Gambling Industry Insights: Tax Shifts and Operator Impact
Investment Group Advocates Higher Taxes for Illinois Gamblers, Proposes Similar Measures for New York and Las Vegas Gambling Sector
Step aside, high-rollers! The gaming world is abuzz with recent changes in taxes that could shake up things for operators. Here's a rundown of what's happening in Illinois and New York, plus some insights on how it's affecting the market.
Illinois' Stealth Tax Hike
Barry Jonas of Truist Securities spotted a sneaky tax hike in Illinois, slated for their FY26 budget with a per-wager tax of $0.25 on the first 20 million bets placed annually, escalating to $0.50 for every bet beyond. If approved, effective July 1, this tax will disproportionately impact operators like DraftKings and Flutter, currently operating at a hefty 51% online sports betting (OSB) rate in Illinois[1][3][5].
Operators might employ various strategies to mitigate this increased tax burden, such as promotions, surcharges, or minimizing the bet minimums. Keep an eye on their actions as the tax becomes law and how it could impact their long-term igaming fortunes.
New York's OSB Hold Climb
Jeffries' David Katz noted a rise in statewide New York OSB hold by 320 basis points week-over-week to 13.1%, a trend since September[2]. Despite this marked increase, operators like Bally's, ESPN, and Resorts World witnessed a decrease. Meanwhile, industry leaders like Flutter, MGM, Caesars, DraftKings, and Fanatics maintained impressive hold rates.
Flutter remains the market leader with a 42% GGR market share, while DraftKings is gaining ground[2]. Keep monitoring these trends to see how these changes could reshape the New York market.
Las Vegas Strip Softness
According to Truist's Jonas, gaming on the Las Vegas Strip experienced a -3% year-over-year decline in April, grappling with tough hold competition and unfavorable accounting changes. However, baccarat saw a +41% year-over-year surge, with solid underlying slot and table volume metrics[1].
The locals' performance was marginally better, growing by 3% year-over-year, despite headwinds. Despite the dip in April, regional trends show a +3% year-over-year growth for the month[1]. Keep an eye on these trends and how they might play out in the coming months.
Insights
- The new tax structures in some states could potentially impact the profitability and competitiveness of operators, like the escalating per-wager tax in Illinois.

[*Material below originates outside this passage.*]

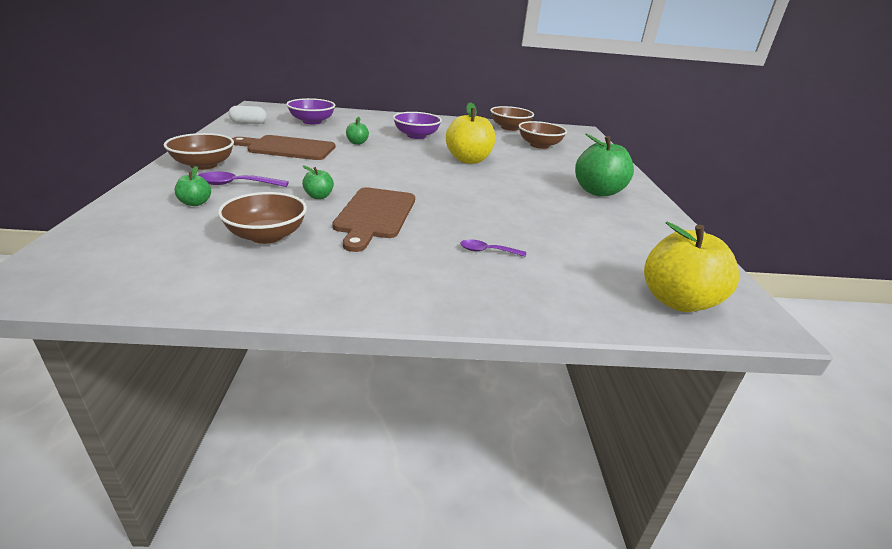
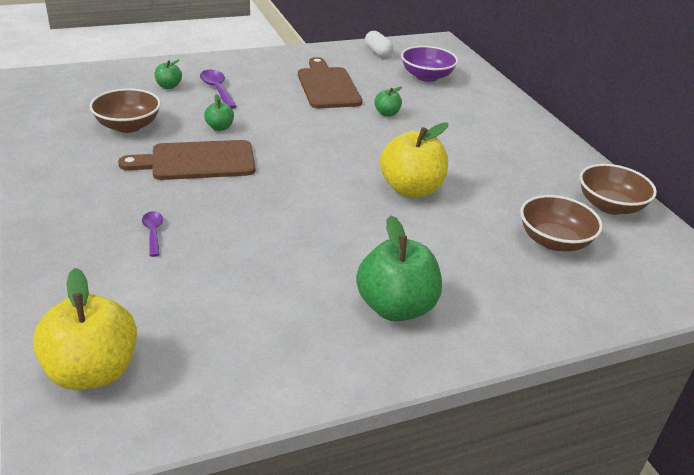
camera: 70 degrees right, 5 degrees up
(203, 165) = (247, 67): brown bowl -> none
(416, 136) = (461, 141): purple bowl -> none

- High GGR taxes and the potential for them to be increased or extended, like in New York, can affect operators' profit margins and overall financial health.

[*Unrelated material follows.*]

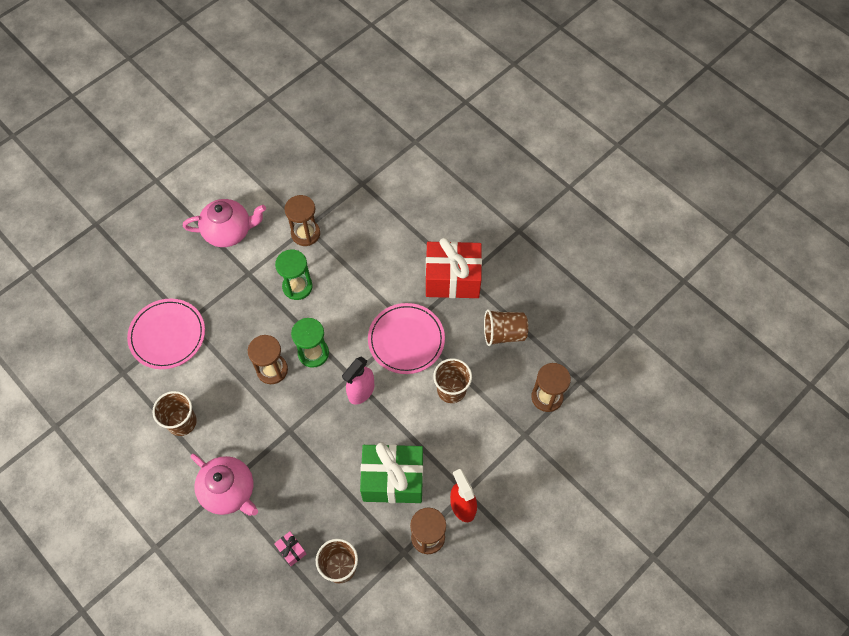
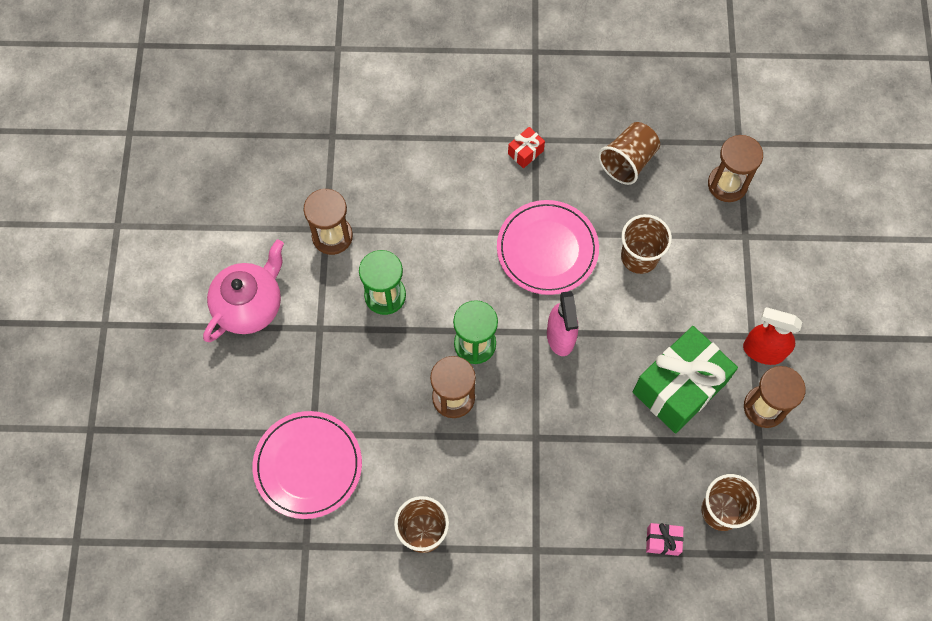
camera: 45 degrees left, 5 degrees up
(229, 491) = (545, 548): pink teapot -> none
(452, 279) = (525, 152): red gift -> red gift, size x0.41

- Consumers may face the brunt of these tax increases through higher prices or reduced promotions, potentially driving some bettors toward illegal markets[5].

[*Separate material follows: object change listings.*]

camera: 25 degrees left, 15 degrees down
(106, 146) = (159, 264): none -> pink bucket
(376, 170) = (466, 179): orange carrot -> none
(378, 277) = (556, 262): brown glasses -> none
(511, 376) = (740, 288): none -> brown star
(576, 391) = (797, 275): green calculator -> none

- The tax structure can influence market dynamics, potentially favoring operators with larger customer bases or those willing to absorb higher costs to maintain market share.
Operators might face increased costs due to the escalating per-wager tax in Illinois, which could result in promotional changes, surcharges, or bet minimum adjustments to mitigate the tax burden.
The increasing Online Sports Betting hold in New York could reshape the market, with industry leaders like Flutter and DraftKings maintaining impressive hold rates and gaining market share.